Can you copy every line of text in the data below word for word, in the same order? Leave the pictures out of your answer.
[ENTRIES PROVIDED Boundary: Start]
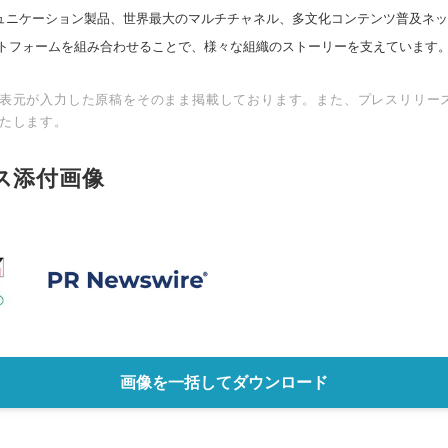
スコミュニケーション製品、世界最大のマルチチャネル、多文化コンテンツ普及ネ
トフォームを組み合わせることで、様々な組織のストーリーを支えています
表元が入力した原稿をそのまま掲載しております。また、プレスリリー
たします。
ス添付画像
画像を一括してダウンロード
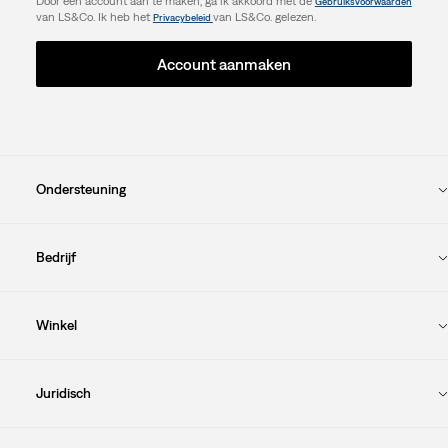
Door een account aan te maken, ga ik akkoord met de
Gebruiksvoorwaarden
van LS&Co. Ik heb het
van LS&Co. gelezen.
Privacybeleid
Account aanmaken
Ondersteuning
Bedrijf
Winkel
Juridisch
[ENTRIES PROVIDED Boundary: End]
OUTPUT FOR THIS TASK —
スコミュニケーション製品、世界最大のマルチチャネル、多文化コンテンツ普及ネ
トフォームを組み合わせることで、様々な組織のストーリーを支えています
表元が入力した原稿をそのまま掲載しております。また、プレスリリー
たします。
ス添付画像
画像を一括してダウンロード
Door een account aan te maken, ga ik akkoord met de
Gebruiksvoorwaarden
van LS&Co. Ik heb het
van LS&Co. gelezen.
Privacybeleid
Account aanmaken
Ondersteuning
Bedrijf
Winkel
Juridisch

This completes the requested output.